Reproduce word for word the stretch of the abstract on e-Health interventions for frail older adults from "Telemedicine; Frailty; Exercise;" through "status 95% CI, 95% confidence interval.".

▶ _Excerpt_:

***

Ann Rehabil Med.  2023 Oct;47(5):348-357. 10.5535/arm.23090.

E-Health Interventions for Older Adults With Frailty: A Systematic Review

Affiliations
  • 1Department of Rehabilitation Medicine, International St Mary’s Hospital, Catholic Kwandong University College of Medicine, Incheon, Korea
  • 2Department of Convergence Science, International St Mary’s Hospital, Catholic Kwandong University College of Medicine, Incheon, Korea

Abstract


Objective
To systematically review the efficacy of e-Health interventions on physical performance, activity and quality of life in older adults with sarcopenia or frailty.
Methods
A systematic review was conducted by searching the MEDLINE, Embase, Cochrane Library, CINHAL, Web of Science, and the Physiotherapy Evidence Database for experimental studies published in English from 1990 to 2021. E-Health studies investigating physical activity, physical performance, quality of life, and activity of daily living assessment in adults aged ≥65 years with sarcopenia or frailty were selected.
Results
Among the 3,164 identified articles screened, a total of 4 studies complied with the inclusion criteria. The studies were heterogeneous by participant characteristics, type of e-Health intervention, and outcome measurement. Age criteria for participant selection and sex distribution were different between studies. Each study used different criteria for frailty, and no study used sarcopenia as a selection criteria. E-Health interventions were various across studies. Two studies used frailty status as an outcome measure and showed conflicting results. Muscle strength was assessed in 2 studies, and meta-analysis showed statistically significant improvement after intervention (standardized mean difference, 0.51; 95% confidence interval, 0.07–0.94; p=0.80, I2=0%).
Conclusion
This systematic review found insufficient evidence to support the efficacy of e-Health interventions. Nevertheless, the studies included in this review showed positive effects of e-Health interventions on improving muscle strength, physical activity, and quality of life in older adults with frailty.

Keyword

Telemedicine; Frailty; Exercise; Aged; Muscle strength

Figure

  • Fig. 1. PRISMA flow diagram. PEDro, Physiotherapy Evidence Database; RCT, randomized controlled trial.

  • Fig. 2. The Cochrane Collaboration’s tool for assessing the risk of bias in the included studies.

  • Fig. 3. Forest plot for upper extremity strength. SD, standard deviation; SMD, standardized mean difference; 95% CI, 95% confidence interval.

  • Fig. 4. Forest plot for frailty status 95% CI, 95% confidence interval.

***

Chart analysis data
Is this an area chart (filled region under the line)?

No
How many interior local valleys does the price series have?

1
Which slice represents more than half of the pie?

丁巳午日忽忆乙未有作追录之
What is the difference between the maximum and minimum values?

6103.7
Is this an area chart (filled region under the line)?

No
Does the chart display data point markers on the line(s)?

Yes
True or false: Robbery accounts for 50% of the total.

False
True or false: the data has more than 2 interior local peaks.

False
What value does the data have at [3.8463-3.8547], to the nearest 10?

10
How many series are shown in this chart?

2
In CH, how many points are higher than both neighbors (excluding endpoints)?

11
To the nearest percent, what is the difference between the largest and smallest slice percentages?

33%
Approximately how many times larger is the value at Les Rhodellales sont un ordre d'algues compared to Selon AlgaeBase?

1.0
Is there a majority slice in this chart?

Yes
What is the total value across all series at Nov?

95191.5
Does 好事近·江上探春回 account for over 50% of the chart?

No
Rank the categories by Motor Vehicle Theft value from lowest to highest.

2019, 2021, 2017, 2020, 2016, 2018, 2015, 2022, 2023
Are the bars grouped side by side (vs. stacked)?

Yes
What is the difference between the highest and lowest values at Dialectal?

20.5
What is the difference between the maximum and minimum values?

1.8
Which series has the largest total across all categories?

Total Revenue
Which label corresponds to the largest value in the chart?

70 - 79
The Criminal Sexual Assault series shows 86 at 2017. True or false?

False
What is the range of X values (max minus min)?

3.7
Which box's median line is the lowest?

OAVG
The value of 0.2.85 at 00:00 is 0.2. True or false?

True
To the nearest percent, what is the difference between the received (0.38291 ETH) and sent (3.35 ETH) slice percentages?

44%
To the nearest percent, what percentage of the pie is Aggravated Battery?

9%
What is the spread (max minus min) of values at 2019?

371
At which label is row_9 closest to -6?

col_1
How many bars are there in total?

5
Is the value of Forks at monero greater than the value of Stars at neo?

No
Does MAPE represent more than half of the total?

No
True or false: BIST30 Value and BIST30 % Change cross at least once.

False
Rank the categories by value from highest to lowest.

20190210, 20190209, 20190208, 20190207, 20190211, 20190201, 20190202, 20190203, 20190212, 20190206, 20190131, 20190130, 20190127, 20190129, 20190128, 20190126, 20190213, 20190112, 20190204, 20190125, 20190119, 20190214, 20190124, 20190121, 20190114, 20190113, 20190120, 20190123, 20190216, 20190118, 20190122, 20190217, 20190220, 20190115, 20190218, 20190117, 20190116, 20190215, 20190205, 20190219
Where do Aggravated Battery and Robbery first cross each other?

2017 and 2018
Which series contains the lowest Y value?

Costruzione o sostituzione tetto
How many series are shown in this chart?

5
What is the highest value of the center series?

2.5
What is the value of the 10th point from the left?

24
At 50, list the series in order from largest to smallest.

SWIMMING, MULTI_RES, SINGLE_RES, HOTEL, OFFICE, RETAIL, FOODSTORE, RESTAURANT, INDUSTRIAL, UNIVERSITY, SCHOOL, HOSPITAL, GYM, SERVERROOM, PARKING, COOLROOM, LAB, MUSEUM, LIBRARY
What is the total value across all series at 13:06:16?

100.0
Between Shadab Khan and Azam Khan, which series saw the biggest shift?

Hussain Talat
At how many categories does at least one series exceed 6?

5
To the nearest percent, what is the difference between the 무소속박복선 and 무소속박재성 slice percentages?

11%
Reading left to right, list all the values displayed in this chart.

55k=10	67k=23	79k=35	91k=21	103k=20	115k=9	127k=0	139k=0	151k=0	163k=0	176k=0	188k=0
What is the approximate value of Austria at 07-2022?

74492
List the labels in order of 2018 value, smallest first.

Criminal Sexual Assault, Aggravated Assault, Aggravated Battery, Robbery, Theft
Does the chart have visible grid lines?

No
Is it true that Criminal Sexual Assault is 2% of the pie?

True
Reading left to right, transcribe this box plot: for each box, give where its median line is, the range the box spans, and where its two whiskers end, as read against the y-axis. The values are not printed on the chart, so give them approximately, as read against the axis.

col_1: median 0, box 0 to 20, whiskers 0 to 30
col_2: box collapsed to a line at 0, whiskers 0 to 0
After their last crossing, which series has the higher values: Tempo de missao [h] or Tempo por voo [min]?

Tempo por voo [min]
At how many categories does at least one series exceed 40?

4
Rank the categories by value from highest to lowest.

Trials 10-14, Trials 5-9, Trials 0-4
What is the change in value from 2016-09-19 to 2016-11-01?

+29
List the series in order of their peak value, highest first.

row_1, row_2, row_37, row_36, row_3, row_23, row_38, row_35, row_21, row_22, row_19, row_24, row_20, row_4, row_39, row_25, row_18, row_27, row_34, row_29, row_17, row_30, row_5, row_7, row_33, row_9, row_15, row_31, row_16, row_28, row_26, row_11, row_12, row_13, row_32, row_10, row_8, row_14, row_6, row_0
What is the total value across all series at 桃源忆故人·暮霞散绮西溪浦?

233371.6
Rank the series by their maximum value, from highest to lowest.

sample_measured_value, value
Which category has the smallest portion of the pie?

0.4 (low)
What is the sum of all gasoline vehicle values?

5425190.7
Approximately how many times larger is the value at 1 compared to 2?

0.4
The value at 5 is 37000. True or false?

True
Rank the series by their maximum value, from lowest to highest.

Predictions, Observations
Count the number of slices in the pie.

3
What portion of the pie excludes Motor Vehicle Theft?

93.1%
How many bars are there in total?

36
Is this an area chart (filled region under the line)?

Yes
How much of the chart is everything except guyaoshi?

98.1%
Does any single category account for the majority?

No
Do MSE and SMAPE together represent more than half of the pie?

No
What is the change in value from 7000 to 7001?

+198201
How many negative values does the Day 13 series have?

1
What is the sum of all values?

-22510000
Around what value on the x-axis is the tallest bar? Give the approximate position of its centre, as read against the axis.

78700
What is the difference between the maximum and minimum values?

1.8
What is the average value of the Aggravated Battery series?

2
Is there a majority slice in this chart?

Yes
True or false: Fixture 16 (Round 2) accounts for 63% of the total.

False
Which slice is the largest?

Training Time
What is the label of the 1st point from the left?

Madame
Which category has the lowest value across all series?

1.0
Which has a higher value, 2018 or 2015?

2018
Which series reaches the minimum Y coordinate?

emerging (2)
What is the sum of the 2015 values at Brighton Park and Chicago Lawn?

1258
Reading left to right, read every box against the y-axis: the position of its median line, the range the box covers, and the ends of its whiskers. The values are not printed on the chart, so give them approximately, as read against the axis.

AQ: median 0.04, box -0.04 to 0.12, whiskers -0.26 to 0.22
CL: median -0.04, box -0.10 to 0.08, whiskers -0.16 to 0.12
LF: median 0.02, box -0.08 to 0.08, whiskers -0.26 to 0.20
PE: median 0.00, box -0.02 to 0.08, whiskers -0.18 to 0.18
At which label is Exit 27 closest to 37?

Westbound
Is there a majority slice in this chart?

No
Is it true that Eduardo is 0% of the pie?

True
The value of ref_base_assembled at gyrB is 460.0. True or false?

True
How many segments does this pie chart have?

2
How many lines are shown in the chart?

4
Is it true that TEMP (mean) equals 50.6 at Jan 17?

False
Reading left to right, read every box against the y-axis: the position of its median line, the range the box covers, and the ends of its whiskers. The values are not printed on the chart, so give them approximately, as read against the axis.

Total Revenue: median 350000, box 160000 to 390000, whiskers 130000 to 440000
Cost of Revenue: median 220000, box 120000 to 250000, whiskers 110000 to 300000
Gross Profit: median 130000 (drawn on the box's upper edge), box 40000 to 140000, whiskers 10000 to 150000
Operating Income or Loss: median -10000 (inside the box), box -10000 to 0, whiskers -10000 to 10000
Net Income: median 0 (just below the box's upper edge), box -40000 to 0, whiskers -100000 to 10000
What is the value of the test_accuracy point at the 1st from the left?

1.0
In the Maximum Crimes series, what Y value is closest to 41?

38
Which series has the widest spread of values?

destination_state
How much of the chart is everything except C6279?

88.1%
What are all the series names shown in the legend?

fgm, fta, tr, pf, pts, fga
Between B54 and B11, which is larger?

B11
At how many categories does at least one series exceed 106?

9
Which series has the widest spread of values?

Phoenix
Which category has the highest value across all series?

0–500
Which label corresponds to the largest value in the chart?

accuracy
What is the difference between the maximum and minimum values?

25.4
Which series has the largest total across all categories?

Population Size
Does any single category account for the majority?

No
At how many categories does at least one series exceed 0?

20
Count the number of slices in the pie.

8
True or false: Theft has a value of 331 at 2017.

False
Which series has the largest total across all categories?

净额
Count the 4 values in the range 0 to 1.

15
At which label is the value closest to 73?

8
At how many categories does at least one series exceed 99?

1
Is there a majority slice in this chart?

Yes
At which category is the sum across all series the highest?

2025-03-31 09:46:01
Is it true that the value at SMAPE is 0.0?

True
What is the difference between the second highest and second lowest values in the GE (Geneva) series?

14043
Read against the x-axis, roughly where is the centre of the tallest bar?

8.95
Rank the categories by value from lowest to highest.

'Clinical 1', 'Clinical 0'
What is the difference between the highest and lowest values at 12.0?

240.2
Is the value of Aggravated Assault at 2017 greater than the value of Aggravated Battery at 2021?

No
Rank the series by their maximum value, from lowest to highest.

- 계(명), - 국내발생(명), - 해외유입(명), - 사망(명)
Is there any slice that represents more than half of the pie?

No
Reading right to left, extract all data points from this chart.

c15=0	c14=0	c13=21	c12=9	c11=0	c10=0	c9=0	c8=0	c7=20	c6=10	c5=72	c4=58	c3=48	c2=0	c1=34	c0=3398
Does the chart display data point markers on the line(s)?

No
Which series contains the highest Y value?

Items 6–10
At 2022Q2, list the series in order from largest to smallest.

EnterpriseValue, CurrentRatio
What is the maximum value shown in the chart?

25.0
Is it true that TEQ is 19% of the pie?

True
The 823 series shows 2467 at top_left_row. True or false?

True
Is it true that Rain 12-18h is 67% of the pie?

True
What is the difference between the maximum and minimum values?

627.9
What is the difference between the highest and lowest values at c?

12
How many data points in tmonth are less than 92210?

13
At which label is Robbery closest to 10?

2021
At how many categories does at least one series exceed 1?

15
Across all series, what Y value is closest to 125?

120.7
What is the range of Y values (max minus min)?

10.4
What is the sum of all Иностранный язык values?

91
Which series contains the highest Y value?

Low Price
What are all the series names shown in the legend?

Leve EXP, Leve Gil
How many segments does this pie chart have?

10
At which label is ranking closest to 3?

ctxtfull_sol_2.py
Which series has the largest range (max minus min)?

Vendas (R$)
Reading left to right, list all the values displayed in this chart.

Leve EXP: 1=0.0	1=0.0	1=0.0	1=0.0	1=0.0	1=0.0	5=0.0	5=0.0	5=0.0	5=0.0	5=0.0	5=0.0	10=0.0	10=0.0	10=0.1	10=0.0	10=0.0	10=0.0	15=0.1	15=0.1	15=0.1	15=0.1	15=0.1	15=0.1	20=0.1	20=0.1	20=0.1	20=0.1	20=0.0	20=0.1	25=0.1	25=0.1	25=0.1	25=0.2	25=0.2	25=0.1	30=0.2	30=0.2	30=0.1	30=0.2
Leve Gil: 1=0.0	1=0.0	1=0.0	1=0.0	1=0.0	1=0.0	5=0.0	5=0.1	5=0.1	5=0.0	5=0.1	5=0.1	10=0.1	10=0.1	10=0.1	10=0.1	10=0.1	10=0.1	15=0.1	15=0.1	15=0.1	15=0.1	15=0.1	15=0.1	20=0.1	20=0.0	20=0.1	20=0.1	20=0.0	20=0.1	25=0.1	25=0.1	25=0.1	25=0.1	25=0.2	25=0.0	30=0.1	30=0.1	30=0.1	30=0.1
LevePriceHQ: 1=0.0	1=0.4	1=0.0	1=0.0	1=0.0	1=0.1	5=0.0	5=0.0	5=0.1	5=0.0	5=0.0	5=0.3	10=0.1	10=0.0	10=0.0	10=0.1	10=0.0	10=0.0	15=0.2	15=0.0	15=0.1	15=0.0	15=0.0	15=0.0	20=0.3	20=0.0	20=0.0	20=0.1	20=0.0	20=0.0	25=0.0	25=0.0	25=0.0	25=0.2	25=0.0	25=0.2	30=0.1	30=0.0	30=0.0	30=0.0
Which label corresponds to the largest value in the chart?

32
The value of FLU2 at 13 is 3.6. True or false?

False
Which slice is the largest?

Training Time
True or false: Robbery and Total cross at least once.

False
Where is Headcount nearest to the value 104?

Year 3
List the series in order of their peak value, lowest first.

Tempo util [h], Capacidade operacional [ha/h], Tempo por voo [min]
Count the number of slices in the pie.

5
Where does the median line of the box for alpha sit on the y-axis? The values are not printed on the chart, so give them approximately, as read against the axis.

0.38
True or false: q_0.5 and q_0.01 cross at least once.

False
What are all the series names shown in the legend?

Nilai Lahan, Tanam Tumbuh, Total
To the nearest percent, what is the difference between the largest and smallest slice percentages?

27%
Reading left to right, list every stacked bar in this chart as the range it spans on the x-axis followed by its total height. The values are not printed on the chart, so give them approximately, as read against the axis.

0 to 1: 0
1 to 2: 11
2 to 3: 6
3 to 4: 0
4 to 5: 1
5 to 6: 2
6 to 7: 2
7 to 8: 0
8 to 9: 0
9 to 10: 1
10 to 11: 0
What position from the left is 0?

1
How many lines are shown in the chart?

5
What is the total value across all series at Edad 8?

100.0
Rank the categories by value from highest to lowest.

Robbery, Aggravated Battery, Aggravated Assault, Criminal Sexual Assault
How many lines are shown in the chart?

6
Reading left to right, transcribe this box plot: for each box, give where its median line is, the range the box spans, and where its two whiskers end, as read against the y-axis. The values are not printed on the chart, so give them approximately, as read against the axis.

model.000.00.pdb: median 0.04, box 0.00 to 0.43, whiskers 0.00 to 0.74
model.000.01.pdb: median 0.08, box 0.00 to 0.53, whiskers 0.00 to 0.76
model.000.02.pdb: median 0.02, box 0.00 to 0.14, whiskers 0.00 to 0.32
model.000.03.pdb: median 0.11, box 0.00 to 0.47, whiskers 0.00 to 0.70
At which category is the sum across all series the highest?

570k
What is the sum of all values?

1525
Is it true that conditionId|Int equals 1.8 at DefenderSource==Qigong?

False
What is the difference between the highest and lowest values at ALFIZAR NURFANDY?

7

***

▶ _Answer to this problem_:
Telemedicine; Frailty; Exercise; Aged; Muscle strength

Figure

  • Fig. 1. PRISMA flow diagram. PEDro, Physiotherapy Evidence Database; RCT, randomized controlled trial.

  • Fig. 2. The Cochrane Collaboration’s tool for assessing the risk of bias in the included studies.

  • Fig. 3. Forest plot for upper extremity strength. SD, standard deviation; SMD, standardized mean difference; 95% CI, 95% confidence interval.

  • Fig. 4. Forest plot for frailty status 95% CI, 95% confidence interval.